Depuis les choses ne semblent pas s’être arrangées. La Suède et la Californie brûlent. Le Nord de l’Allemagne agricole se meurt de sécheresse. En Australie, de septembre 2019 à janvier 2020, dix millions d’hectares de forêts (soit 6 % de leur surface) sont la proie des flammes ; ils s’ajoutent aux 3 millions d’hectares de forêt boréale sibérienne détruits par des incendies de l’été 2019. La banquise fond. Des îles du Pacifique disparaissent sous les eaux d’une mer qui ne cesse de monter. Nos côtes françaises reculent. À Verkhoïansk, ville située au-delà du cercle polaire, à proximité du point le plus froid du monde habité, on a enregistré le 20 juin 2020, un record de température que les experts n’attendaient pas avant 2100 : 38 °C ! Notre Terre s’enflamme ! Des espèces animales et végétales disparaissent ou, dans le meilleur des cas, migrent vers des cieux plus cléments ! Et on parle de flux migratoires humains qui sillonnent la Planète ; les hommes sont poussés hors de leurs contrées d’origine par des températures auxquelles nous ne sommes pas habitués et qui ont stérilisé les sols chargés de produire de la nourriture. Bientôt, c’est l’eau douce qui va nous manquer enrichissant ainsi la longue série précédente d’événements catastrophiques !

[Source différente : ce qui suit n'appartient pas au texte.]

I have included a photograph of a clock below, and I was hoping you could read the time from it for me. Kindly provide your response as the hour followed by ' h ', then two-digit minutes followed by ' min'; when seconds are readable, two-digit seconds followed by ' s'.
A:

Les « Pro Phénomènes Naturels », les climato-sceptiques, se sont tus ; ils ont abandonné la scène médiatique aux « Pro Activités Anthropiques ». Ils ne parlent plus, ou peu, mais, comme outre-Atlantique, ils s’activent en silence et au grand jour. Des mines de charbon sont ouvertes et les centrales à charbon réactivées. Ailleurs, les sociétés pétrolières, profitant de la fonte de la banquise qui ouvre de nouvelles voies navigables, se précipitent au-delà du cercle polaire pour rechercher les nouveaux gisements d’hydrocarbures que le réchauffement climatique livre à l’avidité des Hommes.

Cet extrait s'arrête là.